CHP Genel Başkanı Kılıçdaroğlu, bir başka soruyu yanıtlarken de CHP'nin bir sosyal demokrat parti olmasına karşın geçmişte bazı kitlelerden uzaklaştığını, bu boşluğun başkaları tarafından doldurulduğunu söyledi. Şimdi projelerle ve ziyaretlerle bu kesimlere yeniden ulaşmaya çalıştıklarını belirten Kılıçdaroğlu, şöyle konuştu:
''Şimdi onlara daha samimi olarak gidiyoruz. Ülkenin refahından herkesin yararlanmasını, zenginliğin onlara dokunmasını istiyoruz. Biz onların yoksulluğunu istismar etmeyeceğimizi söylüyoruz. 'Onları onurlu bir birey olarak kabul ederek, sosyal devletin koruması altına alacağız' diyoruz. Bunu söylerken de 'bize oy verin' demiyoruz. 'Siz sandığa giderken elinizi vicdanınıza koyup oyunuzu öyle kullanın' diyoruz. Yolumuzun veya bizim çalışmalarımızın hemen ertesi gün sonuç vereceğine de inanmıyoruz. Gerçekçiyiz biz. Sonuçta bir söylemle bütün bir tabloyu değiştirebileceğimiz hayali içinde değiliz. Ama gittiğimiz kahvede konuştuğumuz her yurttaşı bir şekilde ikna ediyoruz. 'Biz sizin sorununuzu çözeceğiz' diyoruz. Bizim ve örgütlerimizin çok çalışması lazım. 24 saat çalışmamız lazım. Çalışırsak sonuç elde ederiz.''
Kılıçdaroğlu, Hürriyet Gazetesi yazarı Ertuğrul Özkök'ün bugünkü yazısına ilişkin soruyu yanıtlarken de şunları söyledi:
''AKP zemin kaybettikçe baskı ve tehditlerini artıracaktır. Eğer zemin kaybetmiyorsa baskıya da tehdide de girmeyecektir. Baskı ve tehdit referandum süreci içerisinde başladı. Yapılmaya da devam edecektir. Baskıyı artırdıkça AKP'ye olan tepkiler de doğal olarak artacaktır. Belki tehdidin şöyle bir yararı var, özgürlük taleplerinin daha fazla yükselmesine yom açacaktır. Özgürlük talepleri, baskılar Türkiye içinden dillendirildiği gibi artık batı dünyası da bunları dillendiriyor. Çünkü onlarda Türkiye'de demokrasinin daha kalitesiz bir yapıya büründüğünü görüyorlar."

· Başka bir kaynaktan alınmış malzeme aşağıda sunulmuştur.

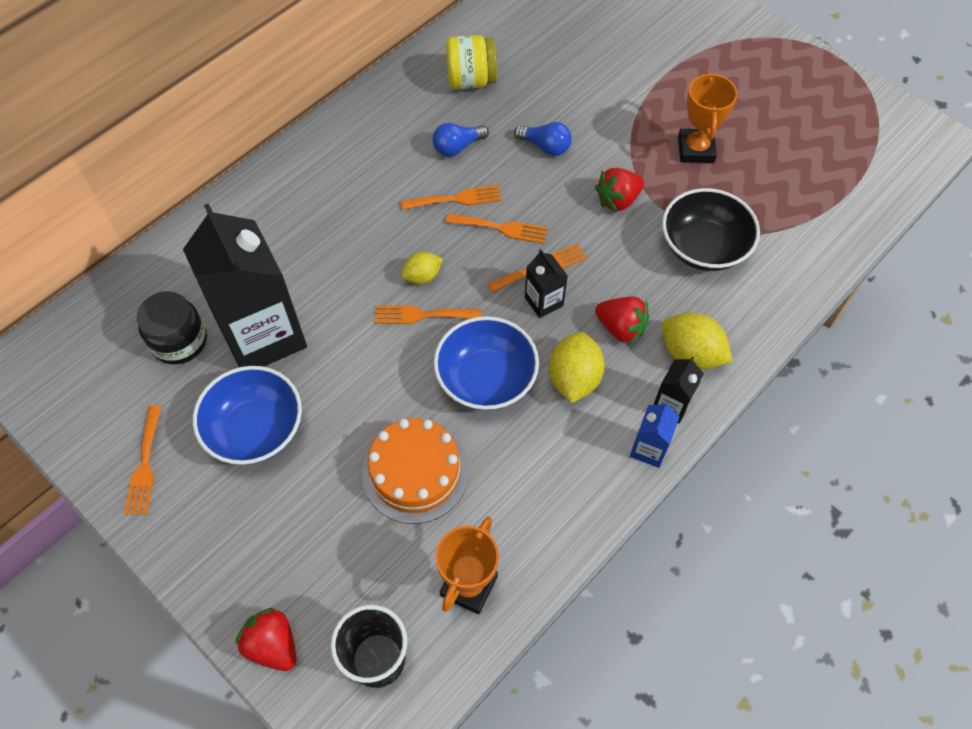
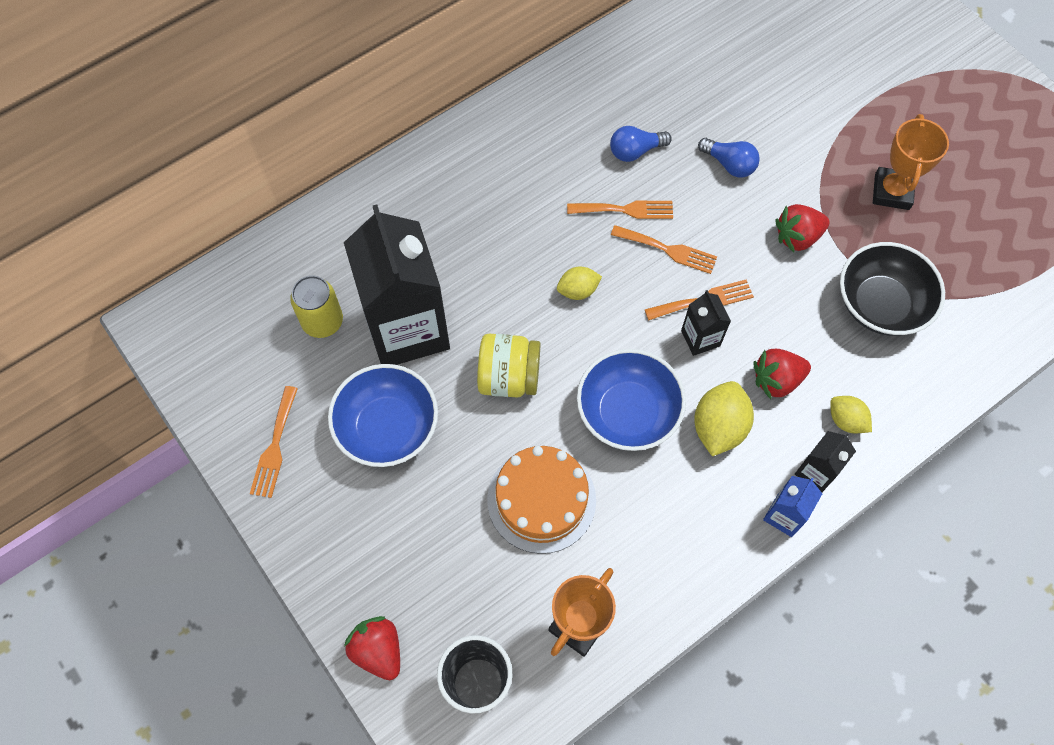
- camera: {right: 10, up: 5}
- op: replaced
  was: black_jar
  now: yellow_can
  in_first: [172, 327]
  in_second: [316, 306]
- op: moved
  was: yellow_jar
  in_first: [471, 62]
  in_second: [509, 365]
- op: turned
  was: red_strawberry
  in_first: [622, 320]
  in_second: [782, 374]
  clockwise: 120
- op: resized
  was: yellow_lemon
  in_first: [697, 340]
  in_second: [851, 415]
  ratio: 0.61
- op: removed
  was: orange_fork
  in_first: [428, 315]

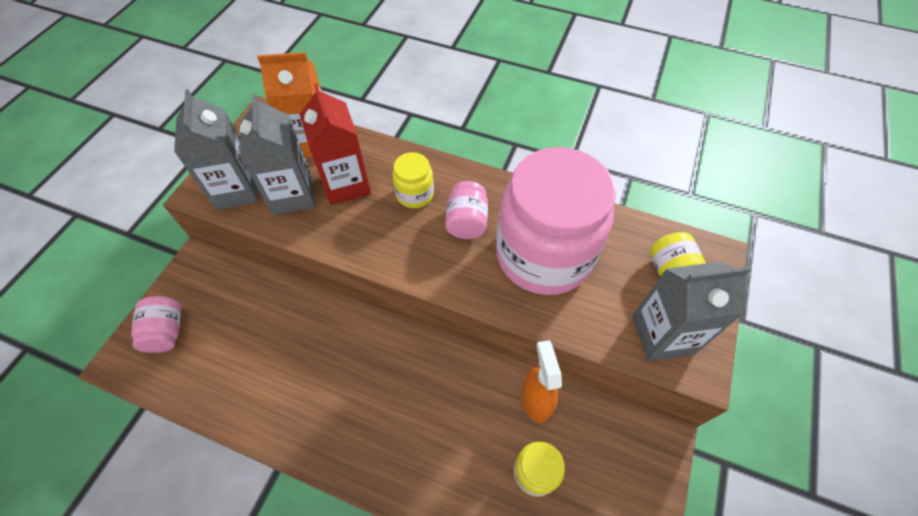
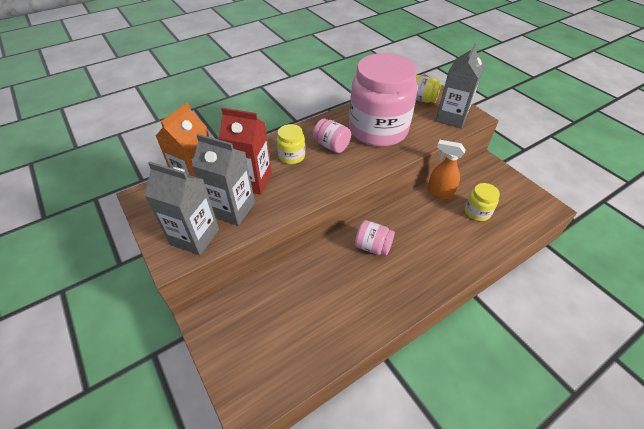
- camera: {right: -55, up: -10}
- op: moved
  was: pink_jar
  in_first: [156, 324]
  in_second: [375, 238]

''Ailelerin demokratik açıdan tepkilerini göstermeleri lazım"
Kemal Kılıçdaroğlu, bir başka soruyu yanıtlarken de YGS sınavına ilişkin yaşananlara değindi. 1 milyon 700 bin gencin umutlarının, hayallerinin şifre iddialarına konu olan LGS'si sınavıyla altüst edildiğini savunan Kılıçdaroğlu, şöyle konuştu:
''Bu genç çocuklar bir demokraside olması gereken en doğal şeyi yapıyorlar, hak arıyorlar, yürüyüş yapıyorlar. Bu ülkenin başbakanı çıkıp diyor ki 'siz yürüyorsunuz ben istersem karşınıza 10 bin kişiyi çıkarırım'. Bu da başka bir tehdit, şantajdır. 1 milyon 700 bin aileye cephe açmak demektir. 1 milyon 700 bin ailenin bu sorumsuz açıklamaya tepki göstermesi lazım. Sandıkta tepki göstermeleri lazım. Çocuklarının geleceği açısından 'bu yapılan sınav haksızlıktır' diyorlarsa onlar da demokratik açıdan tepkilerini göstermeleri lazım.
ÖSYM Başkanı, bugün gazetelere yansımış, savcıya sormuş 'Biz bu sınavı iptal edelim mi?'... Densizliğin bu boyutunu da gördük. İnsanda biraz sıkılma olur. Hata yaptığını kabul ediyorsun, hala o koltukta duruyorsun. Birileri getirdi, birileri götürdüğü zaman mı o koltuktan ayrılacak. Onurlu insan oradan çekilir.''
Kılıçdaroğlu, dün yapılan partisinin seçim bildirgesinin açıklandığı toplantının saatine ilişkin eleştirilerin hatırlatılması üzerine ise, saatin önce 11.00 olarak belirlendiğini, ancak dağıtılacak kitapçıkların basımının yetişmemesi nedeniyle yarım saatlik bir sarkmanın yaşandığını anlattı. Toplantıya, genel başkan yardımcıları Sencer Ayata ve Engin Altay da katıldı.